The goal of health care reform is health care for all… but at what cost? By 2015, businesses with 100 or more full-time or full-time equivalent (FTE) employees will be at risk for financial penalties (the so-called “employer shared responsibility assessments”) if they do not offer health coverage to full-time employees. The same fate follows in 2016 for large employers with 50 to 99 FTEs. We are all well aware of the “no offer” and “insufficient offer” assessments that could be applied to employers that do not offer affordable, minimum value coverage to full-time employees, and most of us have already been advising clients on penalty avoidance strategies for many months. Meanwhile, business owners nationwide struggle with weighing the financial aspects of providing such coverage or paying the penalties. A recent survey suggests that only 28 percent of companies that employ a large number of low-income workers offer health benefits.
There are other costs to consider as well. In addition to the employer shared responsibility assessments, various other fees are being felt by employers. These fees are expected to ultimately result in higher premiums and could undermine the core principle of affordability in the Patient Protection and Affordable Care Act (PPACA) that is meant to provide basic health protections for all Americans.
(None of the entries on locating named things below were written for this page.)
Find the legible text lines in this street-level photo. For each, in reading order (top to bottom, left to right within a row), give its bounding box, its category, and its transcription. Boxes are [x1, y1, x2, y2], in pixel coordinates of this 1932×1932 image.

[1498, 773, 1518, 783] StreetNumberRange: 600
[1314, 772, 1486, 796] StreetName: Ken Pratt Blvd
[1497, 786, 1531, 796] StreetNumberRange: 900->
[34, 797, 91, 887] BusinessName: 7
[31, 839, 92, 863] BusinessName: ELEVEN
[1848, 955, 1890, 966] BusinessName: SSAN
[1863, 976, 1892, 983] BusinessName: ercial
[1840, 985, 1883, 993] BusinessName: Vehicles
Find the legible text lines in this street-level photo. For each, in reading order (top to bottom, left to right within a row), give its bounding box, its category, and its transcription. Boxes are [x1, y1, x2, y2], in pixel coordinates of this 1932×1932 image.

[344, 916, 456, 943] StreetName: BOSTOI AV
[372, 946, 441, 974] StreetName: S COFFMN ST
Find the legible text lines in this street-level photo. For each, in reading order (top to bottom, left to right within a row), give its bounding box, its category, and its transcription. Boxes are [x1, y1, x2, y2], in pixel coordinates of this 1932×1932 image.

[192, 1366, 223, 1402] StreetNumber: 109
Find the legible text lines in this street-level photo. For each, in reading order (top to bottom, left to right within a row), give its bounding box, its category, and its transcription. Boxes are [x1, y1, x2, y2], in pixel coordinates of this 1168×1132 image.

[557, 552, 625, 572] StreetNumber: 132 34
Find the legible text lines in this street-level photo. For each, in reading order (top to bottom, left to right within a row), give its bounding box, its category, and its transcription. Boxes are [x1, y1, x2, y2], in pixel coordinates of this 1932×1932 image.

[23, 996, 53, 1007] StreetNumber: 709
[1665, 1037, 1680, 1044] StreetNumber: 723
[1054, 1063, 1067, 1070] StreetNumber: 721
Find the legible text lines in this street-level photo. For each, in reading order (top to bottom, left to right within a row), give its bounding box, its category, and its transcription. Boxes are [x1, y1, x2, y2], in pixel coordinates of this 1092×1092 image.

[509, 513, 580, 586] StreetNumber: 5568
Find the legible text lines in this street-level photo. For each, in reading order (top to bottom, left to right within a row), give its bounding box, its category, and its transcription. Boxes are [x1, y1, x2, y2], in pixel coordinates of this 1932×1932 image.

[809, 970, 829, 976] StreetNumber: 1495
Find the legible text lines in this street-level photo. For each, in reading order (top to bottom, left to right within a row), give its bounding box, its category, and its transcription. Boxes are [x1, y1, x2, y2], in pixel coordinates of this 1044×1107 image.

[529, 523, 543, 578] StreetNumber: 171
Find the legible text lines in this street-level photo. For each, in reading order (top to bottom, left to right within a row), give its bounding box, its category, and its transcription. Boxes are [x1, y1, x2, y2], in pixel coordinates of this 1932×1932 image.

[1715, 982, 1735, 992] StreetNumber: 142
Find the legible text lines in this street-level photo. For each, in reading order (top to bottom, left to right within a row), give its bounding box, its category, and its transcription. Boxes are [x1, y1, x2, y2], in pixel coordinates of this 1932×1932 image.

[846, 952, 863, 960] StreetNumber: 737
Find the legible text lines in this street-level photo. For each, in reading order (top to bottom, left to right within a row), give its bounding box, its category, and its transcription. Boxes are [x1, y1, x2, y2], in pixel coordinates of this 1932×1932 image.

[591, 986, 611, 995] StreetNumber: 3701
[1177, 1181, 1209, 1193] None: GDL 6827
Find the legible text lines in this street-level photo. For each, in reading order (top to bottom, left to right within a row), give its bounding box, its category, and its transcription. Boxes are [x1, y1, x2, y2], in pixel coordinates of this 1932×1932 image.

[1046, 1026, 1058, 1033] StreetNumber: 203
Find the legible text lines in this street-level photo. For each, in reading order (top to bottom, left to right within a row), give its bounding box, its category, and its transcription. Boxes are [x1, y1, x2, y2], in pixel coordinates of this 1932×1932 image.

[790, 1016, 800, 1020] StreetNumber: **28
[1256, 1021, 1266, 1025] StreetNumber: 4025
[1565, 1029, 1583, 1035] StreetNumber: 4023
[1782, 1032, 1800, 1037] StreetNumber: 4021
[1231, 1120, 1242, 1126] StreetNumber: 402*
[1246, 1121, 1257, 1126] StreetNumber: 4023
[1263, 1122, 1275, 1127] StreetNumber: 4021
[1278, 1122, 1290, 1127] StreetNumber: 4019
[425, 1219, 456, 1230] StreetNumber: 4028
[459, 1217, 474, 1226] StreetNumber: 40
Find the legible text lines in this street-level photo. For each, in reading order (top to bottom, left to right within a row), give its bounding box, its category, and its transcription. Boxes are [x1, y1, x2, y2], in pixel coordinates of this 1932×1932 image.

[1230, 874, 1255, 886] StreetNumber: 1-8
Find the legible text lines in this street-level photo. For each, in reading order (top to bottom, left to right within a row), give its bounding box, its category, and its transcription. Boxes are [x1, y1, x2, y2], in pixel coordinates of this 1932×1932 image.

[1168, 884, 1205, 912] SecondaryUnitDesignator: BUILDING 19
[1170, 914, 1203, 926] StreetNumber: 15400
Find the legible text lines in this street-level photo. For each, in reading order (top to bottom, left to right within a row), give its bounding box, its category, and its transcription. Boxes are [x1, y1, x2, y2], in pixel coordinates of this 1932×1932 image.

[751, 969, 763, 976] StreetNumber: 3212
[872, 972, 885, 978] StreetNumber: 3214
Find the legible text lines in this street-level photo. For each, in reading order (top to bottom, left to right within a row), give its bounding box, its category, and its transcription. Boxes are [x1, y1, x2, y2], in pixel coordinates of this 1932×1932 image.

Over the next several years, group health plans may be required to absorb the costs of up to four new fees. These fees imposed by PPACA on insurers will inevitably trickle down to increase rates in the coming years. In a recent meeting presented by a major national health insurance carrier, regarding “State and Federal Reform Impact,” it became clear that at least three new assessments/fees imposed on carriers will affect employers’ renewal rates in the future and ultimately their bottom line.
Reinsurance Assessment – This per capita fee on medical plans will fund a three-year reinsurance program designed to reimburse companies that insure high-cost individuals in the individual health insurance market. The total amounts to be assessed are $12 billion in 2014, $8 billion in 2015, and $5 billion in 2016. The estimated fee is approximately $63 per year ($5.25 per month) per covered individual in the first year; however, fees are expected to decrease in subsequent years. The assessment applies to both insured and self-funded plans. Insurance providers will pay the fee for insured plans while third-party administrators may pay the fee on behalf of self-funded plans. The fee is collected each year from 2014-2016 and the first payment is due January 15, 2015, for the 2014 benefit year. Membership counts for 2014 must be submitted to HHS by Nov. 15, 2014, based on the first nine months of the year. We expect this same schedule in 2015 and 2016.
Comparative Effectiveness Research Fee (CERF) – This is an annual fee imposed on all insured and self-insured plans. The goal of the research is to determine which of two or more treatments works best when applied to patients, thereby comparing different types of therapy against each other. CERF will be charged to health plans to help fund the research that will be conducted by the Patient Centered Outcomes Research Institute, a nonprofit organization established by PPACA. The initial annual fee is $1 per year per health plan member (includes dependents). The annual charge increases to $2 per member the following year and then increases annually with inflation after that until it ends in 2019. Insurance providers will pay the fee on behalf of insured plans, while employers with self-funded plans will need to determine their liability and account for this fee in their own reporting. For many plans, the first payments were due in July 2013.
Health Insurance Industry Fee – This annual fee impacts fully insured plans. The estimated cost of this tax will be $8 billion for 2014 and eventually increase to $14.3 billion by 2018. The tax is divided among health insurers and will likely be passed on to plan sponsors as an addition to premium. The Health Insurance Industry Fee has a much greater potential financial impact than either of the other two taxes because it is intended to help fund the cost-generating provisions of the PPACA. The fee will be divided among health insurance carriers based on each carrier’s share of the overall premium base and will only be assessed relative to insured health plans, inclusive of medical, dental, and vision plans. Self-funded health plans and associated stop loss premium will not be included in the premium base. The cost impact of the fee is expected to be in the range of 2 percent to 2.5 percent of premium in 2014, increasing to 3 percent to 4 percent of premium in later years. Insurance companies will likely begin to reflect this additional cost in their premium rates in 2013 and/or 2014. Importantly, this fee does not sunset.
Cadillac Tax – A 40 percent excise tax will be assessed on the cost of coverage for health plans that exceed a certain annual limit ($10,200 for individual coverage and $27,500 for other than individual coverage) beginning in 2018. Under the current regulations, the cost of health coverage includes employer contributions to HRAs, as well as employer plus employee pre-tax contributions to FSAs and HSAs. Health insurance issuers and sponsors of self-funded group health plans must pay the tax on any dollar amount beyond the caps that is considered “excess” health spending. Note: There are certain adjustments built into the thresholds that may apply by 2018. Also, the thresholds may increase for certain plans pursuant to age and gender adjustments.